Two years ago, the One Region Fund supported the Regional Plan Association’s effort to organize a bi-state collaboration of cities, counties, and regional planning groups. In 2011, the initiative received a $3.5 million federal planning grant to integrate affordable housing, economic development, transportation, and environmental planning. One Region contributed funds for community organizing at several demonstration sites. The New York City Department of City Planning (DCP) is leading three projects, one in East New York. Its focus is Broadway Junction—a large, desolate, and forbidding intersection where several subway lines and the Long Island Railroad converge that blights the neighborhood. DCP is working with the Cypress Hills Local Development Corp. (LDC) to ensure that residents have a say in the area’s development.
Hear me roar
Yanet, who was born in Peru, got involved years ago when she couldn’t find a place to buy fresh, affordable fruits and vegetables for her family. She was also concerned about the local schools. She began by talking with other residents and meeting with Betsy MacLean, the deputy director of the Cypress Hills LDC. Together, they dreamed about a better future for East New York’s children. Yanet’s first success involved a 12-year effort to build a new school, PS 89, which opened two years ago with a greenhouse that produces a limited amount of fresh produce. She is now involved in planning for a community garden to increase production and a chicken coop. It’s become part of larger plans for East New York.
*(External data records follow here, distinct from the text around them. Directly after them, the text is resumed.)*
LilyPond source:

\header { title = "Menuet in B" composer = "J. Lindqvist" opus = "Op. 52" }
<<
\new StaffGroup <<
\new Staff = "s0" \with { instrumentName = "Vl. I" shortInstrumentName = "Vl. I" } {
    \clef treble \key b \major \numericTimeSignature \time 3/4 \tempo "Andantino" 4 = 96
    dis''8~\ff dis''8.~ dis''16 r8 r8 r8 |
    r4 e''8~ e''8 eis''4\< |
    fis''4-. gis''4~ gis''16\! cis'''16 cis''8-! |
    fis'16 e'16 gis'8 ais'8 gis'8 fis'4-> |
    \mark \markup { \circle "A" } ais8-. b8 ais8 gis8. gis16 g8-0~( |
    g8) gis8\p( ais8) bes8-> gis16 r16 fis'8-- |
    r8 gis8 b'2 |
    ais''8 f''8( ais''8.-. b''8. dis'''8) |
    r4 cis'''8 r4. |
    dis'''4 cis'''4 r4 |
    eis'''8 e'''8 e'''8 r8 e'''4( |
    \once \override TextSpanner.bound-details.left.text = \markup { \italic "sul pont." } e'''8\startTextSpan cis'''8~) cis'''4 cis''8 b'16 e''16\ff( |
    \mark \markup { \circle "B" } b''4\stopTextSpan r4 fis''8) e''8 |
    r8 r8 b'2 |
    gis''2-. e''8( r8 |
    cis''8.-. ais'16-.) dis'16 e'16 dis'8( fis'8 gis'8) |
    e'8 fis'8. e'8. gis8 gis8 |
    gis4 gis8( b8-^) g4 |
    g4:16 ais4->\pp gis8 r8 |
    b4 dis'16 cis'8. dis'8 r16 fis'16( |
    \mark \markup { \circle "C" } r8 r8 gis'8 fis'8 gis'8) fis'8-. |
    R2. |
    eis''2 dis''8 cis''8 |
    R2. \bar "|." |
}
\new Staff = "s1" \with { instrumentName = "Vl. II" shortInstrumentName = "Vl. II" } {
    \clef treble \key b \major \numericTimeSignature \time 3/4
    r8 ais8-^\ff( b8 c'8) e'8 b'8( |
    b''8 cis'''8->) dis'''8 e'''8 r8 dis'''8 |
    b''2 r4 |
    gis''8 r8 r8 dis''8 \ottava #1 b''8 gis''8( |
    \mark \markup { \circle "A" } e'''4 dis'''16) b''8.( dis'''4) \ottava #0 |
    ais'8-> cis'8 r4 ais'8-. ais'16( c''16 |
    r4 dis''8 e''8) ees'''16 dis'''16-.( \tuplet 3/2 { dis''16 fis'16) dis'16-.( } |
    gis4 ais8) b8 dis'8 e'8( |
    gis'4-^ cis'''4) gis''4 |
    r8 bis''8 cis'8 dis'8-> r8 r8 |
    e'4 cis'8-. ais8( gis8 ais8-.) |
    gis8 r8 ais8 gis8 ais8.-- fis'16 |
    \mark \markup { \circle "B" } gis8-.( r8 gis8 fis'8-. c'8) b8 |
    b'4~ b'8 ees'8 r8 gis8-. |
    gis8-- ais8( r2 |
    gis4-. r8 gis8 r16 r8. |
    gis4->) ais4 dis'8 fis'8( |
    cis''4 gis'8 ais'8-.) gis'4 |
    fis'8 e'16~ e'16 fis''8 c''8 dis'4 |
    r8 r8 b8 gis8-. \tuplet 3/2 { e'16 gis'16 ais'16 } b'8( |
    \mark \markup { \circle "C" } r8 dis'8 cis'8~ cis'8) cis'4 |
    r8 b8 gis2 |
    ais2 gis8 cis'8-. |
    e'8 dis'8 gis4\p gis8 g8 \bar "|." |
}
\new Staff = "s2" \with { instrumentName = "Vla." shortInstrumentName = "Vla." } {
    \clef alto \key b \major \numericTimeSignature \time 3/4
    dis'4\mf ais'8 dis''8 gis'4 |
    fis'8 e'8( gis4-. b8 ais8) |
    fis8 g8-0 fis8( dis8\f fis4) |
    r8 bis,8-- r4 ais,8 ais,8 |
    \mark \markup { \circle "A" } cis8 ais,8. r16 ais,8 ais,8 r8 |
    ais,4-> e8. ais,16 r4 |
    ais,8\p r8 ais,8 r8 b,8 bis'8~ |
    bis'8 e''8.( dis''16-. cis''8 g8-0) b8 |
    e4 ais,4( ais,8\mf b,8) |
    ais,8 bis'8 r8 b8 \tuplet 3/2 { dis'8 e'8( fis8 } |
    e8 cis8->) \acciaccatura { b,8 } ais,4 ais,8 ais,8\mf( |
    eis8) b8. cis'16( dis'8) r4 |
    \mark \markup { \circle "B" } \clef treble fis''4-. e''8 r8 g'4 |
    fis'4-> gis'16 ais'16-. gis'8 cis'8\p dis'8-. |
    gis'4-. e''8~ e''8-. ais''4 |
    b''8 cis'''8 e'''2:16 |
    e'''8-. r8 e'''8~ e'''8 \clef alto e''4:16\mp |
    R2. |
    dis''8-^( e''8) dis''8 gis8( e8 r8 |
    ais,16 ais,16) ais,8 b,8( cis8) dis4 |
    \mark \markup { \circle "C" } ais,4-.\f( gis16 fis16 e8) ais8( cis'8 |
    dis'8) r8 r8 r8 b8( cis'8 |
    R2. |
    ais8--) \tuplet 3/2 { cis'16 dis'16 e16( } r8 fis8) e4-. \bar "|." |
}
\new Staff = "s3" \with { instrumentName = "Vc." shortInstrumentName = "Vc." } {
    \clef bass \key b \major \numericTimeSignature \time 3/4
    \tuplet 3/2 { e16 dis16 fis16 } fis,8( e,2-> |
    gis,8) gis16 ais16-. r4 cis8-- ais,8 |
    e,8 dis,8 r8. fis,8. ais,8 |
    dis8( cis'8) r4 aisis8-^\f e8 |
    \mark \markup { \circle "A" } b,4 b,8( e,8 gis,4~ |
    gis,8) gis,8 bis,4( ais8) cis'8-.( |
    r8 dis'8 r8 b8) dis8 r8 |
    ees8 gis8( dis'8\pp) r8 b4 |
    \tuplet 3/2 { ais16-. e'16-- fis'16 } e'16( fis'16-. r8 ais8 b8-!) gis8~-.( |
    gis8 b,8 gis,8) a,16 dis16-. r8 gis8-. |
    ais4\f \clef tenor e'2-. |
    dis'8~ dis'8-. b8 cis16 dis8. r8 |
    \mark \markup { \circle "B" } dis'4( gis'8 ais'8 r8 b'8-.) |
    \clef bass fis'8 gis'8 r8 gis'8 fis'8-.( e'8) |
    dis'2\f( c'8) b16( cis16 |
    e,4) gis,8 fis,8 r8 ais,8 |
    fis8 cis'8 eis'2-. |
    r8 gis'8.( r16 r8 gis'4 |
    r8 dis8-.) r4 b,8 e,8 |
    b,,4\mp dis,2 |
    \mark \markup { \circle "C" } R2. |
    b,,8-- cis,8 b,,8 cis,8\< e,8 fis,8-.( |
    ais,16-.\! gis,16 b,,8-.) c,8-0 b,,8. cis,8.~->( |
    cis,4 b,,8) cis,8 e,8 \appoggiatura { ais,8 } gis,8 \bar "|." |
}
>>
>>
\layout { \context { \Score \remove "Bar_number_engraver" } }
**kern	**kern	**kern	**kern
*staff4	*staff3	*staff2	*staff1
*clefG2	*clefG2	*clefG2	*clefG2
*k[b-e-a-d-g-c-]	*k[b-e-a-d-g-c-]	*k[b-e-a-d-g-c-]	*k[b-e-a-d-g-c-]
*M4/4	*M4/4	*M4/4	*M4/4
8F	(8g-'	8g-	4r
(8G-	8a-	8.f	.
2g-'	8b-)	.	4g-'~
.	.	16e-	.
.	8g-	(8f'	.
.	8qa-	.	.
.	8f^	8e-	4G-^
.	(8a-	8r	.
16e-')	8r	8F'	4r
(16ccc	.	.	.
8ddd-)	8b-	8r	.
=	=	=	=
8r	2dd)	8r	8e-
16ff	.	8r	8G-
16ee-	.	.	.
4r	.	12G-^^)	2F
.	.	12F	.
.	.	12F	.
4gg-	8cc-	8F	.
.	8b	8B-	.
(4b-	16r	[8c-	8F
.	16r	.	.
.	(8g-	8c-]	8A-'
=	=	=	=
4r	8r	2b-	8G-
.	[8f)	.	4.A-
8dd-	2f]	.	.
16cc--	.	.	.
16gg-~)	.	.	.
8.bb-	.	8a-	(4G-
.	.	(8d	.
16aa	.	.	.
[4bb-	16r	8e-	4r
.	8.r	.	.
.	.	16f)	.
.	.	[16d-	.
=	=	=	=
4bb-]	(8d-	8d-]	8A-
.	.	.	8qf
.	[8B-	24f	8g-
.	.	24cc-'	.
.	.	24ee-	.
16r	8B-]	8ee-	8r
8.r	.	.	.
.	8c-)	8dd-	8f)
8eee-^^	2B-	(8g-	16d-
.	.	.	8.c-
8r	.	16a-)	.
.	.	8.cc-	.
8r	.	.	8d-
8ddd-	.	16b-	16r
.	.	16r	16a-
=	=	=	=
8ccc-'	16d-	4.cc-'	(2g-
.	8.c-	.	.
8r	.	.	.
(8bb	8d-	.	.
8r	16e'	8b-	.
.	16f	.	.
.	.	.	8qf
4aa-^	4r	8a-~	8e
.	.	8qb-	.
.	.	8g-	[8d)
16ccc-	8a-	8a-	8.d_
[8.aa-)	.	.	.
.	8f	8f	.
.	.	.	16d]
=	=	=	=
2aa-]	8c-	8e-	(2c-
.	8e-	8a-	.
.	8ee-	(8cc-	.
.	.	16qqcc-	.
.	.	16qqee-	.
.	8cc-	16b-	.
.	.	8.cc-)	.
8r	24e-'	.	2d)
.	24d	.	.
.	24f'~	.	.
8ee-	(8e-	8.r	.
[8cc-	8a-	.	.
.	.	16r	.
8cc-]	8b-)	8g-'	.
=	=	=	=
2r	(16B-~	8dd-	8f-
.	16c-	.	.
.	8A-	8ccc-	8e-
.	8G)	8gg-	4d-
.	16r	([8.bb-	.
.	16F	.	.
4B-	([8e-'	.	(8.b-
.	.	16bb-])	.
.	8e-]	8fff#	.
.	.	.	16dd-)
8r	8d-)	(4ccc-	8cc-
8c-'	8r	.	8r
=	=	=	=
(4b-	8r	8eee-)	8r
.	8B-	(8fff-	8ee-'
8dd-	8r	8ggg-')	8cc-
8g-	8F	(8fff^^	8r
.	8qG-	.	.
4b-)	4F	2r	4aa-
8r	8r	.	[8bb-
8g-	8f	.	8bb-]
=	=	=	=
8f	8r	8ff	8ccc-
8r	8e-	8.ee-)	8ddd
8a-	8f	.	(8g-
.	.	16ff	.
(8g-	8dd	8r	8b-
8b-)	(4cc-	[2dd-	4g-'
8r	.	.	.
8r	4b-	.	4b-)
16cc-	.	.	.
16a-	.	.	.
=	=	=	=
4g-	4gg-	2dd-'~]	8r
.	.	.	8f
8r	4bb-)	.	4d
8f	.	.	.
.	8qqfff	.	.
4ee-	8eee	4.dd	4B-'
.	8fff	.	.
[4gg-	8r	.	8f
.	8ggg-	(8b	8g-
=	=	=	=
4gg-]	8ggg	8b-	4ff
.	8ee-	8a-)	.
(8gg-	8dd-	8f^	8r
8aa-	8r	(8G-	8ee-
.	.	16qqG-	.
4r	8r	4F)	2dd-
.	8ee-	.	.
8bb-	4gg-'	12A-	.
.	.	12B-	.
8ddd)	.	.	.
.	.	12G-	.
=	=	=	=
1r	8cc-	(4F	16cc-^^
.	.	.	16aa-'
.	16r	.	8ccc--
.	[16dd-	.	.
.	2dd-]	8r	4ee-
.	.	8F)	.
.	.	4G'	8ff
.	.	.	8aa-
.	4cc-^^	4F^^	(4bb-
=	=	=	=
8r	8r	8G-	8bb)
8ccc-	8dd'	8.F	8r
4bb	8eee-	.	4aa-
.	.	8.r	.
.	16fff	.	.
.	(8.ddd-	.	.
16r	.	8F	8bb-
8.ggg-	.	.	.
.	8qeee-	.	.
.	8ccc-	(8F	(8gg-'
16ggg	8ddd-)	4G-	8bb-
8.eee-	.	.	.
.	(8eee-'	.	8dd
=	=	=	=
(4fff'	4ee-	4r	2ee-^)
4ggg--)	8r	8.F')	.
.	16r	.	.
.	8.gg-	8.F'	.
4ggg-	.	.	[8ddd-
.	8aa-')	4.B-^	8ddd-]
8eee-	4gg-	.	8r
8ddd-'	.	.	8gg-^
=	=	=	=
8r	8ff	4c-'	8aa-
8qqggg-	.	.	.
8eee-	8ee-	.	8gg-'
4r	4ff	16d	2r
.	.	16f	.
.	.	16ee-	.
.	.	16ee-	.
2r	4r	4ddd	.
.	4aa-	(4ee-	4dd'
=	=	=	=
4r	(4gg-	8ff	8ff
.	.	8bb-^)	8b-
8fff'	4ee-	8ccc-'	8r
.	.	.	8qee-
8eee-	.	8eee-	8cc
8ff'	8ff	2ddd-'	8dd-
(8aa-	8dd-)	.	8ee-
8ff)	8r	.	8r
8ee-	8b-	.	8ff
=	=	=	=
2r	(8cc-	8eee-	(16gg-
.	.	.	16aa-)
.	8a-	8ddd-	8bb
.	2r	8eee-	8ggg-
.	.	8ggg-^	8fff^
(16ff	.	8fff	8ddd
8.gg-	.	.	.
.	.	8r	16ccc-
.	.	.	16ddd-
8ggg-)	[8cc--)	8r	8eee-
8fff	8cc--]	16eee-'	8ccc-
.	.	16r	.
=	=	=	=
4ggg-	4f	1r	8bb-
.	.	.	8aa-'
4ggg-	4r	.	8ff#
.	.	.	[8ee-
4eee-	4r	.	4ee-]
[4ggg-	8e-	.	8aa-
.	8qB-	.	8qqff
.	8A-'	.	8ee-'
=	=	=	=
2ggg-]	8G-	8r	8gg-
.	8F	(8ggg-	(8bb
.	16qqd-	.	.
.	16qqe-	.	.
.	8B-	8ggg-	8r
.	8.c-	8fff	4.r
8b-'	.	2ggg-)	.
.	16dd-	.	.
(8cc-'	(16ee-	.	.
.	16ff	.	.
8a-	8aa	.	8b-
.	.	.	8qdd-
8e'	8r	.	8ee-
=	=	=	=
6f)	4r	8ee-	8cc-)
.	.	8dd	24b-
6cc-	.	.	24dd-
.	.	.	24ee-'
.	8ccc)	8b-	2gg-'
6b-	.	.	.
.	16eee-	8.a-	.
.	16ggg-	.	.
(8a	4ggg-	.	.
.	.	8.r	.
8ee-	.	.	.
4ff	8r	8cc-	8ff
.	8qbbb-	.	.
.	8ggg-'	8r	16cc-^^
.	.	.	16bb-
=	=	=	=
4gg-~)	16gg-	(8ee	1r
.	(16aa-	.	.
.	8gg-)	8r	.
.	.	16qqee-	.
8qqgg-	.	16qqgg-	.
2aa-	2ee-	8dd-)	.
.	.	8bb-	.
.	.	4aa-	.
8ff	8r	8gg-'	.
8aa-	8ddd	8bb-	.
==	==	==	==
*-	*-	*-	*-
Nuala Gallagher, director, and Yakima Pena, coordinator of Cypress Hills Verde, a community sustainability project of the LDC, share Yanet’s passion and speak eloquently about the area’s needs. “We’ve spoken to kids from ages 11 to 21,” says Yakima. “They don’t want to eat fast food, and they want not only space for sports but also for the arts. Because they’re poor, they can’t afford cultural events in Manhattan.”
“Thirty percent of the neighborhood’s lots are vacant and there’s a desperate need for affordable housing,” says Nuala. “The LDC runs close to 300 housing units and we have a 7-year waiting list.”
The agency has held multiple workshops to learn what residents want. “At one daylong meeting, which attracted more than 300 residents and a number of City agencies they made their voices heard: more affordable housing, clean-up of an unpleasant industrial park, jobs, stores, and a community center,” say Betsy. “Broadway Junction has the potential to open up the neighborhood, leading to safer, easier commutes and safer navigation. What’s more, these agencies are really committed to making it happen. They know it needs to start with community input and buy-in.”
Tony Proscio, who has written three essays on foundation jargon, puts “collaboration” and “partnership” on his list of overused, tired, and irritating words. We don’t disagree—and try to use them sparingly—but believe strongly in the message they attempt to convey: it takes the collective wisdom and resources of people working together to make social change. Our pledge is to listen, learn, and use the money entrusted to us by our donors to make New York City truly a place where all of us can, in the words of WNYC’s 1930s station ID, “live in peace and enjoy the benefits of democracy.”